What are the health benefits of mushrooms? Want to make you meals more nutritious, just add mushrooms. There are a wide variety of different types of mushrooms readily available. They can add a savory, umami flavor to any dish.
Mushrooms are fungi – a member of the third food kingdom – biologically distinct from plant and animal-derived foods that comprise the USDA food patterns yet have a unique nutrient profile that provides nutrients common to both plant and animal foods.

Although classified into food grouping systems by their use as a vegetable, mushrooms’ increasing use in main entrees in plant-forward diets is growing, supporting consumers’ efforts to follow food-based dietary guidance recommendations to lower intake of calories, saturated fatty acids, and sodium while increasing intake of under-consumed nutrients including fiber, potassium and vitamin D.

Often grouped with vegetables, mushrooms provide many of the nutrient attributes of produce, as well as attributes more commonly found in meat, beans or grains.

New Study on the Health Benefits of Mushrooms

Researchers have identified another good reason to eat more mushrooms. New research, sponsored by the Mushroom Council and published in Food Science & Nutrition (January 2021) found that adding a mushroom serving to the diet increased the intake of several micronutrients which are typically shortfall nutrients, such as vitamin D. Importantly, you can add mushrooms to your diet without worrying about calories, sodium, or fat.
Study Design
• Dr. Victor L. Fulgoni III and Dr. Sanjiv Agarwal modeled the addition of mushrooms to National Health and Nutrition Examination Survey (NHANES) 2011-2016 dietary data.

• They looked at a composite of white, crimini and portabella mushrooms.

• One scenario included UV-light exposed mushrooms; and another focused on oyster mushrooms.

• Both were based on the addition of a ½ cup serving.

Key findings include:

• Adding an ½ cup serving of mushrooms increased several shortfall nutrients including potassium and fiber.

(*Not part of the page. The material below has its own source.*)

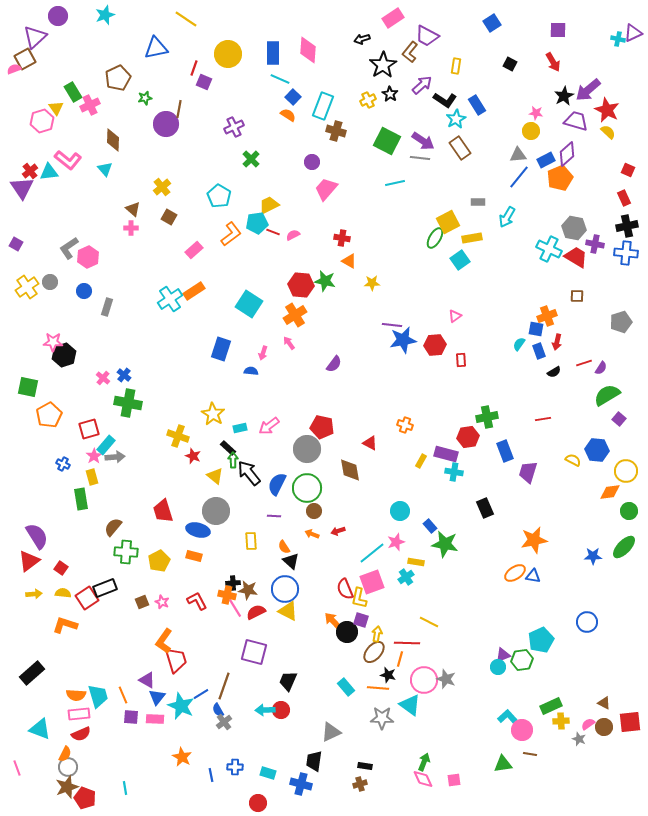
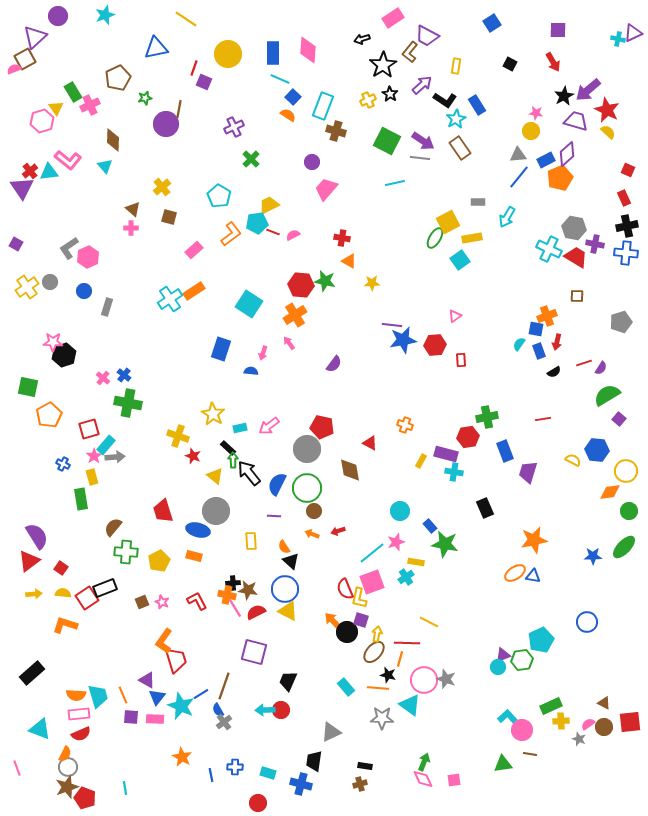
cyan triangle at (105, 169): moved 3 px up
brown square at (169, 217): rotated 14 degrees counterclockwise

• This was true for the white, crimini and portabella and oyster mushrooms.
• The addition of a ½ cup serving to the diet resulted in a 5-6% increase in dietary fiber.

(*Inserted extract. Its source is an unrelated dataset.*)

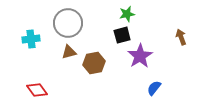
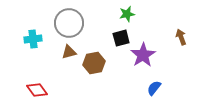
gray circle: moved 1 px right
black square: moved 1 px left, 3 px down
cyan cross: moved 2 px right
purple star: moved 3 px right, 1 px up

• It also increased these nutrients: copper (24%-32%), phosphorus (6%), potassium (12%-14%), selenium (13%-14%), zinc (5%-6%), riboflavin (13%-15%), niacin (13%-14%), and choline (5%-6).

• When commonly consumed mushrooms are exposed to UV-light to provide 5 mcg vitamin D per serving, vitamin D intake could meet and slightly exceed the recommended daily value (98% – 104%), as well as decrease inadequacy of this shortfall nutrient in the population.

• A serving of UV-light exposed commonly consumed mushrooms decreased population inadequacy for vitamin D from 95.3% to 52.8% for age group 9-18 years and from 94.9% to 63.6% for age group 19+ years.

“This research validated what we already knew that adding mushrooms to your plate is an effective way to reach the dietary goals identified by the DGA,” said Mary Jo Feeney, MS, RD, FADA and nutrition research coordinator to the Mushroom Council.

“Data from surveys such as NHANES are used to assess nutritional status and its association with health promotion and disease prevention and assist with formulation of national standards and public health policy (CDC, 2020).”